A retrospective analysis of all pediatric patients admitted for acute burn treatment during a 7-year period was conducted to examine patients who underwent femoral artery catheterization and discuss the associated complications and treatment options. The total number of femoral artery catheterizations performed, nature of vascular complications, treatment rendered, and patient outcome were reviewed. Of the 1800 acute burn pediatric patients treated during our study period (1996-2002), 234 patients underwent a total of 745 femoral artery catheterizations. There was a 1.9% incidence of significant complications as a result of catheterization, including problems during catheter insertion, diminished distal arterial pulses following catheter placement and catheter malfunction. Eight patients (3.4%) developed occlusion or spasm of the femoral artery evidenced by loss of distal pulses. Of these, three required thrombectomy and the other five were treated nonsurgically with immediate catheter removal and systemic heparinization. Both groups showed similar overall outcome with return of distal pulses and absence of distal limb or tissue loss. Our findings indicate that femoral artery catheterization in pediatric burn patients is associated with a low occurrence of vascular complications. The majority of patients with acute distal limb ischemic symptoms can be managed nonoperatively with immediate removal of the catheter and systemic heparinization.

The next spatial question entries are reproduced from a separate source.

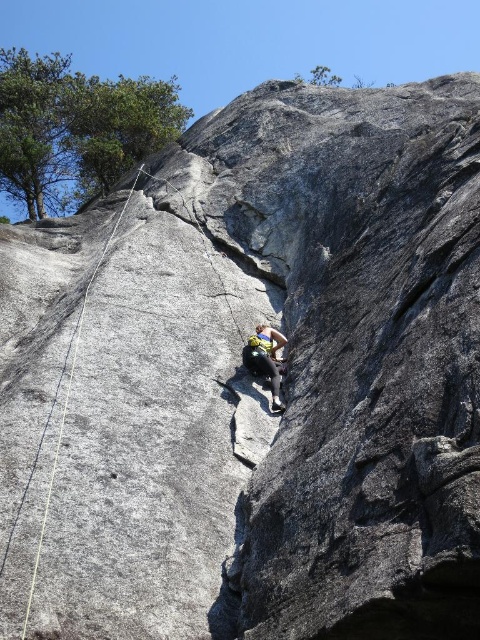
Based on the scene description, where is the yellow nylon rope at left located in the image?

The yellow nylon rope at left is located at the point with coordinates 0.623 on the x axis and 0.142 on the y axis.

You are a rock climber preparing to secure your equipment. You have a yellow nylon rope at left and a yellow climbing harness at center. Which of these two items is bigger in size?

The yellow nylon rope at left is larger in size than the yellow climbing harness at center.

You are a rock climber trying to reach the top of the granite face. You notice two points marked on the rock. Which point is closer to you, point (x=38, y=560) or point (x=251, y=339)?

Point (x=38, y=560) is closer to you than point (x=251, y=339).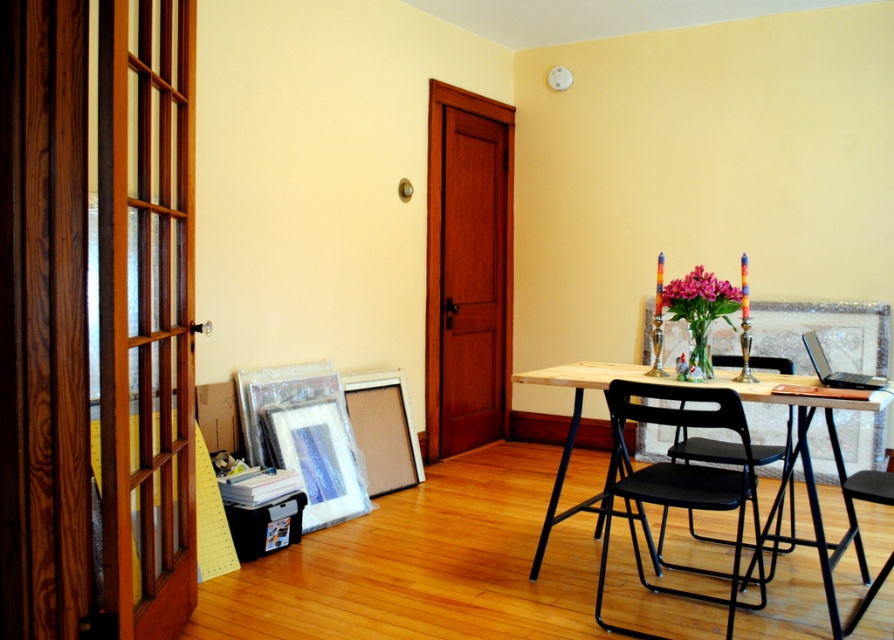
Question: Can you confirm if wooden table at center is bigger than pink glossy flowers at center?

Choices:
 (A) no
 (B) yes

Answer: (B)

Question: Estimate the real-world distances between objects in this image. Which object is closer to the pink glossy flowers at center?

Choices:
 (A) black plastic chair at right
 (B) black metal chair at lower right

Answer: (B)

Question: Which point appears closest to the camera in this image?

Choices:
 (A) (696, 269)
 (B) (724, 449)
 (C) (542, 369)

Answer: (A)

Question: Is wooden table at center above pink glossy flowers at center?

Choices:
 (A) yes
 (B) no

Answer: (B)

Question: Which is nearer to the black metal chair at lower right?

Choices:
 (A) black plastic chair at right
 (B) wooden table at center
 (C) black plastic chair at center
 (D) pink glossy flowers at center

Answer: (B)

Question: Does wooden table at center come behind black plastic chair at right?

Choices:
 (A) yes
 (B) no

Answer: (B)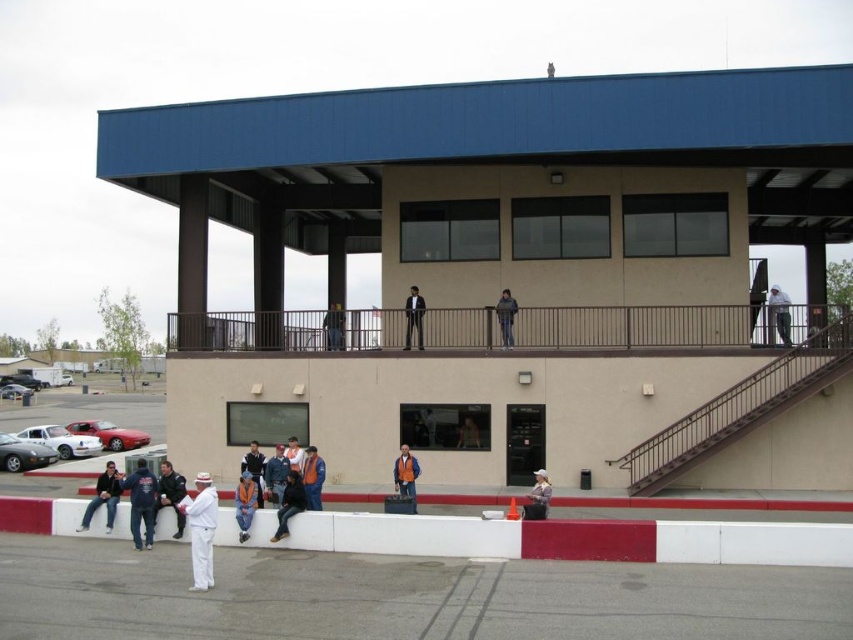
Question: Which point is farther from the camera taking this photo?

Choices:
 (A) (495, 310)
 (B) (115, 477)
 (C) (90, 401)
 (D) (283, 474)

Answer: (C)

Question: Is orange reflective vest at lower center behind orange safety vest at lower center?

Choices:
 (A) no
 (B) yes

Answer: (A)

Question: Is dark gray suit at upper center to the left of denim jacket at upper center from the viewer's perspective?

Choices:
 (A) no
 (B) yes

Answer: (B)

Question: Which point is farther to the camera?

Choices:
 (A) dark blue jacket at lower center
 (B) denim jacket at lower center
 (C) dark blue jacket at lower left
 (D) orange safety vest at center

Answer: (D)

Question: Where is dark blue jeans at upper center located in relation to white cotton shirt at lower center in the image?

Choices:
 (A) below
 (B) above

Answer: (B)

Question: Which point is closer to the camera?

Choices:
 (A) dark blue leather jacket at lower left
 (B) orange reflective vest at lower center

Answer: (B)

对7年间收治的所有接受急性烧伤治疗的儿科患者进行了回顾性分析,以检查接受股动脉插管的患者,并讨论相关并发症及治疗选择。回顾了股动脉插管的总次数、血管并发症的性质、所采取的治疗措施以及患者的预后情况。在我们的研究期间(1996 - 2002年)治疗的1800例急性烧伤儿科患者中,234例患者共接受了745次股动脉插管。插管导致的严重并发症发生率为1.9%,包括插管过程中的问题、插管后置管远端动脉搏动减弱以及导管故障。8例患者(3.4%)出现股动脉闭塞或痉挛,表现为远端脉搏消失。其中,3例需要进行血栓切除术,另外5例采用非手术治疗,即立即拔除导管并进行全身肝素化治疗。两组患者的总体预后相似,远端脉搏恢复,未出现远端肢体或组织丧失。我们的研究结果表明,儿科烧伤患者股动脉插管的血管并发症发生率较低。大多数出现急性远端肢体缺血症状的患者可通过立即拔除导管并进行全身肝素化治疗进行非手术处理。